▸ THE REQUEST
Please copy the records below line for line, changing nothing.

— start of GIVEN RECORDS —

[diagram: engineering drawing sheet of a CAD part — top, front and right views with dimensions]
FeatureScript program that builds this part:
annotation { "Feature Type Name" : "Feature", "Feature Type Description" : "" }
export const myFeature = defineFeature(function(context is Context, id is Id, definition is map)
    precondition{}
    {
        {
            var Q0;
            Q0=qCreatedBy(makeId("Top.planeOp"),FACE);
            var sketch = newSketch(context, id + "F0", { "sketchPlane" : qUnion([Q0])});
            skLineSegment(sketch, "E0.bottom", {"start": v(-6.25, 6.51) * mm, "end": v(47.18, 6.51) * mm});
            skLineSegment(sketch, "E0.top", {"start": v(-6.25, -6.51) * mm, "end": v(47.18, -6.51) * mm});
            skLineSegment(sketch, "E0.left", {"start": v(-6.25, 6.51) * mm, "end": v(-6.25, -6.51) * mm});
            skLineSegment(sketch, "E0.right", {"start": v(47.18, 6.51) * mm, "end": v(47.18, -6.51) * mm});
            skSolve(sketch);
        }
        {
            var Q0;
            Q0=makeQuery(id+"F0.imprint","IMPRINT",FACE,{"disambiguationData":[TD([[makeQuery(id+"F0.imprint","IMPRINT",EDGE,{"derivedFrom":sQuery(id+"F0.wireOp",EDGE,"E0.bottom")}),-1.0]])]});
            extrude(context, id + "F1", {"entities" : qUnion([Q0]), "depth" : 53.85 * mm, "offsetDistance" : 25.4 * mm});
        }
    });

— end of GIVEN RECORDS —

▸ EXERCISE RESULT
[diagram: engineering drawing sheet of a CAD part — top, front and right views with dimensions]
FeatureScript program that builds this part:
annotation { "Feature Type Name" : "Feature", "Feature Type Description" : "" }
export const myFeature = defineFeature(function(context is Context, id is Id, definition is map)
    precondition{}
    {
        {
            var Q0;
            Q0=qCreatedBy(makeId("Top.planeOp"),FACE);
            var sketch = newSketch(context, id + "F0", { "sketchPlane" : qUnion([Q0])});
            skLineSegment(sketch, "E0.bottom", {"start": v(-6.25, 6.51) * mm, "end": v(47.18, 6.51) * mm});
            skLineSegment(sketch, "E0.top", {"start": v(-6.25, -6.51) * mm, "end": v(47.18, -6.51) * mm});
            skLineSegment(sketch, "E0.left", {"start": v(-6.25, 6.51) * mm, "end": v(-6.25, -6.51) * mm});
            skLineSegment(sketch, "E0.right", {"start": v(47.18, 6.51) * mm, "end": v(47.18, -6.51) * mm});
            skSolve(sketch);
        }
        {
            var Q0;
            Q0=makeQuery(id+"F0.imprint","IMPRINT",FACE,{"disambiguationData":[TD([[makeQuery(id+"F0.imprint","IMPRINT",EDGE,{"derivedFrom":sQuery(id+"F0.wireOp",EDGE,"E0.bottom")}),-1.0]])]});
            extrude(context, id + "F1", {"entities" : qUnion([Q0]), "depth" : 53.85 * mm, "offsetDistance" : 25.4 * mm});
        }
    });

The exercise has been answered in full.